EXERCISE AIM: Extract every line of the data below that contains the string "Zináparo" and copy each one in full.

PROVIDED RECORDS:
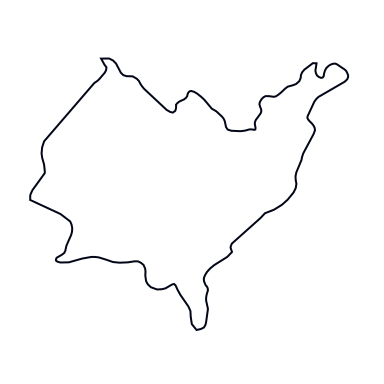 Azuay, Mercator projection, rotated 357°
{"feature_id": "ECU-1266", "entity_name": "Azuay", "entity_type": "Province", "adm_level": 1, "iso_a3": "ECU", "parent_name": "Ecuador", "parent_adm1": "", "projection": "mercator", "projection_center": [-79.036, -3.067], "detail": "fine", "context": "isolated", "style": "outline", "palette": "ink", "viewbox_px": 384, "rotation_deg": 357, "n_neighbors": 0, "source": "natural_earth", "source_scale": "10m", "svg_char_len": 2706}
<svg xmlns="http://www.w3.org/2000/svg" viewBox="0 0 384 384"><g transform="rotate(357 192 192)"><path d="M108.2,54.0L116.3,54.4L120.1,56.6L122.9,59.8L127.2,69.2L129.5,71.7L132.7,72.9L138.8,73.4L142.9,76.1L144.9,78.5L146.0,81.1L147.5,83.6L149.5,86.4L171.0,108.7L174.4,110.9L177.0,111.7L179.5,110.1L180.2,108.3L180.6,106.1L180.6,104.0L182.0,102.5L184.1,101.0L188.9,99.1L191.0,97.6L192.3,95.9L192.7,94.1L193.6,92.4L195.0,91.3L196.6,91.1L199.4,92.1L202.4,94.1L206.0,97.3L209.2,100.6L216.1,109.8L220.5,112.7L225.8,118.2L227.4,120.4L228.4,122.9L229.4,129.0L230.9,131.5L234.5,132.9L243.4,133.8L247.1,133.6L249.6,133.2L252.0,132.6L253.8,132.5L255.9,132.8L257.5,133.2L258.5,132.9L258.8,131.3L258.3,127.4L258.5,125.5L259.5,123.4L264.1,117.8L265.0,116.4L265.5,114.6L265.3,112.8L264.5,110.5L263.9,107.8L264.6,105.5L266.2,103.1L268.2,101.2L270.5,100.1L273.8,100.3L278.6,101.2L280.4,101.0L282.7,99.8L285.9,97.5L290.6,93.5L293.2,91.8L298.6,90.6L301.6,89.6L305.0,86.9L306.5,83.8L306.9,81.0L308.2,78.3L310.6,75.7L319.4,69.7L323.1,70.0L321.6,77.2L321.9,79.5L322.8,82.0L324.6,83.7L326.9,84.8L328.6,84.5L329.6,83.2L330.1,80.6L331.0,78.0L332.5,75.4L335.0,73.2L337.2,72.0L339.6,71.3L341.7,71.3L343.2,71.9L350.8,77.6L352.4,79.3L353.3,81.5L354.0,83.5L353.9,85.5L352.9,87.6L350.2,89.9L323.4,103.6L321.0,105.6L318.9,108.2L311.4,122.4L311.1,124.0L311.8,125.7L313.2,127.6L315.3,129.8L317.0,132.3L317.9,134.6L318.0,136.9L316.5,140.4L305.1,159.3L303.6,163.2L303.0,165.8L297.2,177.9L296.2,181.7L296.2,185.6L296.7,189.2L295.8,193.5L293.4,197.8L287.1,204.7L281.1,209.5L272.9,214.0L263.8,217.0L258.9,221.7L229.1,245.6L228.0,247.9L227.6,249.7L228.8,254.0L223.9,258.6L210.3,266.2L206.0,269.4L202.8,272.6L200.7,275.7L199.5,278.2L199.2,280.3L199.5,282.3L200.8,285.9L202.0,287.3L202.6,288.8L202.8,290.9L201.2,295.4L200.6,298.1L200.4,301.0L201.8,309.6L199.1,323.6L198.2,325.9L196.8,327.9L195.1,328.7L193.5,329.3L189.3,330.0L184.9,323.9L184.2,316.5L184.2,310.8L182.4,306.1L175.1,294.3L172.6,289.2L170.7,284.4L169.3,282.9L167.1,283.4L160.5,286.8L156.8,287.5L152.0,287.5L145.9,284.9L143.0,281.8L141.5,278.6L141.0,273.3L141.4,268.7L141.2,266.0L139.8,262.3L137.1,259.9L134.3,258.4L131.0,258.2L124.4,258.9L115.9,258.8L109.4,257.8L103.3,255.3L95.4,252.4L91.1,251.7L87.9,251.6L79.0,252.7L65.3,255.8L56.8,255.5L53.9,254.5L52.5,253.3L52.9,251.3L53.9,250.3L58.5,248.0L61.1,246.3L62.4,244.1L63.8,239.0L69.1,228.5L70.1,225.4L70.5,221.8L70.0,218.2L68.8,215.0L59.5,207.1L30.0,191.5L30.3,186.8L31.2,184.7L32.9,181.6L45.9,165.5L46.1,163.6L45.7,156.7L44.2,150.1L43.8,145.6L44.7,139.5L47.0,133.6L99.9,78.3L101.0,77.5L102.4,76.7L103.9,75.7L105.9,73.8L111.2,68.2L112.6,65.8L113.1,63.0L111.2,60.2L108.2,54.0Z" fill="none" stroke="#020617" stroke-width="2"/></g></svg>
==
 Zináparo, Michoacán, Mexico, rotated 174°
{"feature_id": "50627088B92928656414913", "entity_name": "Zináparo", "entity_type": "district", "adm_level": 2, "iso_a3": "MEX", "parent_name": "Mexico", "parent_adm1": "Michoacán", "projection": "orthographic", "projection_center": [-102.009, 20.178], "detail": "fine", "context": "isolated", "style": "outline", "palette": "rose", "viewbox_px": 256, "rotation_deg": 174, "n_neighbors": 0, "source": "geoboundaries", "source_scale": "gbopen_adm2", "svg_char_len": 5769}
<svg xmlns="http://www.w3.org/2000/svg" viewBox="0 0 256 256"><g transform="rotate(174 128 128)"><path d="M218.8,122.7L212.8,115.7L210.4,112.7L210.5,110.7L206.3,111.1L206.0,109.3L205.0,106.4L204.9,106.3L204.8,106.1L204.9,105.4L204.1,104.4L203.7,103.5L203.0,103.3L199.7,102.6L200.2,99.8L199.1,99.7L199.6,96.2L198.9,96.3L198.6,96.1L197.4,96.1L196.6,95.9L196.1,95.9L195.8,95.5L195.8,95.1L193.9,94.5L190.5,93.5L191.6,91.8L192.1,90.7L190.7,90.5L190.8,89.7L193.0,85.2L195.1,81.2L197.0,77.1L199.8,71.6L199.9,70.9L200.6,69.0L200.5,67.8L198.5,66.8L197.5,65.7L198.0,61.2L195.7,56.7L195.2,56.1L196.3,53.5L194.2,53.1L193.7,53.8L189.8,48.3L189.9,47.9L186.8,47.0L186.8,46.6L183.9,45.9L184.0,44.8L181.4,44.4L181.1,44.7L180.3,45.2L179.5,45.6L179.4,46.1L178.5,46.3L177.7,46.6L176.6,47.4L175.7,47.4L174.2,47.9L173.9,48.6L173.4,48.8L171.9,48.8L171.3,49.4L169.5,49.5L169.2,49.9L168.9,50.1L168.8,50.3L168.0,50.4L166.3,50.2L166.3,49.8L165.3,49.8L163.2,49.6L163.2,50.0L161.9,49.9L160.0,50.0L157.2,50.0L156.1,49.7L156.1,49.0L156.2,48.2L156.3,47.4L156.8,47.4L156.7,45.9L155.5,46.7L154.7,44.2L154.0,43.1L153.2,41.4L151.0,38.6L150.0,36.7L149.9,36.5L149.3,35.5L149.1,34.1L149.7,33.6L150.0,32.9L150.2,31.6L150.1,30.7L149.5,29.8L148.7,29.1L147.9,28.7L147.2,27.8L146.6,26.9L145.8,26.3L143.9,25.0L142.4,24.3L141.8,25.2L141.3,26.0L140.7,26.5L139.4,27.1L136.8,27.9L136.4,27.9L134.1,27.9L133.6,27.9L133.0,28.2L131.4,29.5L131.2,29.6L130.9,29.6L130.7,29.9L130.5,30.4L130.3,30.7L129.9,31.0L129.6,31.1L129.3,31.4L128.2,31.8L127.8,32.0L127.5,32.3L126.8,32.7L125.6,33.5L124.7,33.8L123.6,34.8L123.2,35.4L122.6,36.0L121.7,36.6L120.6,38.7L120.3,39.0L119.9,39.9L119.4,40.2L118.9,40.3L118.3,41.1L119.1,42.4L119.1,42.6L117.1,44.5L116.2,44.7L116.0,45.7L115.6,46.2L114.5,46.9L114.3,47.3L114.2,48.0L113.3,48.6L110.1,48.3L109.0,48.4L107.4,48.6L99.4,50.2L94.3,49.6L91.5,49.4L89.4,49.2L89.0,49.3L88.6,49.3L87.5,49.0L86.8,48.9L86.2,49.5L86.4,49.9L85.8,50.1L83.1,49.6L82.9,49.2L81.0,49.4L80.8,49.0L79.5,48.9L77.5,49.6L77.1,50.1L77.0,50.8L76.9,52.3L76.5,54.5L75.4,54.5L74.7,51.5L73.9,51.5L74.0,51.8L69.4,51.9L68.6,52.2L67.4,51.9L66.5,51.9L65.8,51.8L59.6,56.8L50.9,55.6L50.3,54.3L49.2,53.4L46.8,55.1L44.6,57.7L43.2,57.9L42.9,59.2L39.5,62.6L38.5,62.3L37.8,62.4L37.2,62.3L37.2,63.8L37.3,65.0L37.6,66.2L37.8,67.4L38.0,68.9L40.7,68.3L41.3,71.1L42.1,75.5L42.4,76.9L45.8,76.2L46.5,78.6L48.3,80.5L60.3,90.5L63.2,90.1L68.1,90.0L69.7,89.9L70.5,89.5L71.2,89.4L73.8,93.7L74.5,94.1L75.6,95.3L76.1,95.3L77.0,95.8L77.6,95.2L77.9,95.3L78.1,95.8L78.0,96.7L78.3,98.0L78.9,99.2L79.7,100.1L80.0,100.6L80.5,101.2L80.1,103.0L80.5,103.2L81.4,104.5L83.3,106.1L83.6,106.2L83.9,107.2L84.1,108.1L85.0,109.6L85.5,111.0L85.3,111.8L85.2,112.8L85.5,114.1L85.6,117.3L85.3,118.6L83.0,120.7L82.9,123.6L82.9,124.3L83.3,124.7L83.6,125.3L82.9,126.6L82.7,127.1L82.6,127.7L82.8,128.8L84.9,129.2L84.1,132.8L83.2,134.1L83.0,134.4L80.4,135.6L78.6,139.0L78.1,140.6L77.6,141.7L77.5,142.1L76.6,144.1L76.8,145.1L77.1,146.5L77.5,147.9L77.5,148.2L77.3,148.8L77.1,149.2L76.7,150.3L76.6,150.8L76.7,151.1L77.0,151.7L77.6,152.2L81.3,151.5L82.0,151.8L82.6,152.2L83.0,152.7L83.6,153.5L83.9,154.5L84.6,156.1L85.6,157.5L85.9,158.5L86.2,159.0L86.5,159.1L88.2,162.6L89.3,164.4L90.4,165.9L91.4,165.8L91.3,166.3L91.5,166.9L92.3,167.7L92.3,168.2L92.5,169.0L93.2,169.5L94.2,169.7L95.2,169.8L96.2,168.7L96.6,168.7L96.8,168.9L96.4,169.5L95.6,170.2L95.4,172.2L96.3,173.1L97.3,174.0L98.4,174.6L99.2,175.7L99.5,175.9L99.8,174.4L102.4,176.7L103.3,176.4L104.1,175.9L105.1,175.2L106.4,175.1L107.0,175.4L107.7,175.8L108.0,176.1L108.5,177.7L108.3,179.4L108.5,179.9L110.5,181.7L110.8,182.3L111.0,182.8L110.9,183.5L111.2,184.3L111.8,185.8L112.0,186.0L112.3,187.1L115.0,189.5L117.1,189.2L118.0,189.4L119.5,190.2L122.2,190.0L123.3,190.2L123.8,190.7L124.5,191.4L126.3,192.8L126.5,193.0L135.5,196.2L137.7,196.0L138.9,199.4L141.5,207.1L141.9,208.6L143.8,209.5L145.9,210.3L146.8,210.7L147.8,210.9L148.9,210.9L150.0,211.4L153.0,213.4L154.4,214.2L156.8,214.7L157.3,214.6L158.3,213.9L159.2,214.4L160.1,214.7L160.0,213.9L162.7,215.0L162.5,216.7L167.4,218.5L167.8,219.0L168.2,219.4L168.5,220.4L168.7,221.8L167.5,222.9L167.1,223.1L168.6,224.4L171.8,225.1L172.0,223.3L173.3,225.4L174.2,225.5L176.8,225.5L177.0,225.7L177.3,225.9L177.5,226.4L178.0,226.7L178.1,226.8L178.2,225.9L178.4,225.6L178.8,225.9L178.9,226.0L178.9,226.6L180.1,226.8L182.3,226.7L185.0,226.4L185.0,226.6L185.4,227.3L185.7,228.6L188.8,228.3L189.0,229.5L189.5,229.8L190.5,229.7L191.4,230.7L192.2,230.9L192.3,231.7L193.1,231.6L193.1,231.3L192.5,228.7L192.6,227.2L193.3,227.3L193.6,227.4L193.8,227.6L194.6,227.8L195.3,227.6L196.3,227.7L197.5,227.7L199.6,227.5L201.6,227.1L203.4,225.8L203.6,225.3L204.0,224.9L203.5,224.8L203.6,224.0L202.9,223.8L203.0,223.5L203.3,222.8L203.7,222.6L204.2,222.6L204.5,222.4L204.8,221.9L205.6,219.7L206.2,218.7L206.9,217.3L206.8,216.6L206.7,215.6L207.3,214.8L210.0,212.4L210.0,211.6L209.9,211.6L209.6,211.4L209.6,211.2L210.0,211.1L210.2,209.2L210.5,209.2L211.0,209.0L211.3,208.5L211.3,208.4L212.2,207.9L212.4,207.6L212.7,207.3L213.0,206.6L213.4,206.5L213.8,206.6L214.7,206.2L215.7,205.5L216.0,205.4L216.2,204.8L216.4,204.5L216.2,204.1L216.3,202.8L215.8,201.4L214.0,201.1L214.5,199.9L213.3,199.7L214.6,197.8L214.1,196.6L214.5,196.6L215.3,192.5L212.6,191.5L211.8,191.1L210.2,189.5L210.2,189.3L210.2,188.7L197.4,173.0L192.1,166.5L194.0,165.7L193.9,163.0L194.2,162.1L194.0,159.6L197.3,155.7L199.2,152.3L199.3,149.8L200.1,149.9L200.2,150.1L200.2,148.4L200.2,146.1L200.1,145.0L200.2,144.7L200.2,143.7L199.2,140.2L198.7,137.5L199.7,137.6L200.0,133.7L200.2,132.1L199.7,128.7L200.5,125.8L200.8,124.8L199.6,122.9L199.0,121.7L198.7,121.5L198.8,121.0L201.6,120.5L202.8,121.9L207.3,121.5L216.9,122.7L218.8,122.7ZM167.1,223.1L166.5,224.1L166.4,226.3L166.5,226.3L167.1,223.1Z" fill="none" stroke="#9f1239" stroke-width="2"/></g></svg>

SOLUTION:
 Zináparo, Michoacán, Mexico, rotated 174°
{"feature_id": "50627088B92928656414913", "entity_name": "Zináparo", "entity_type": "district", "adm_level": 2, "iso_a3": "MEX", "parent_name": "Mexico", "parent_adm1": "Michoacán", "projection": "orthographic", "projection_center": [-102.009, 20.178], "detail": "fine", "context": "isolated", "style": "outline", "palette": "rose", "viewbox_px": 256, "rotation_deg": 174, "n_neighbors": 0, "source": "geoboundaries", "source_scale": "gbopen_adm2", "svg_char_len": 5769}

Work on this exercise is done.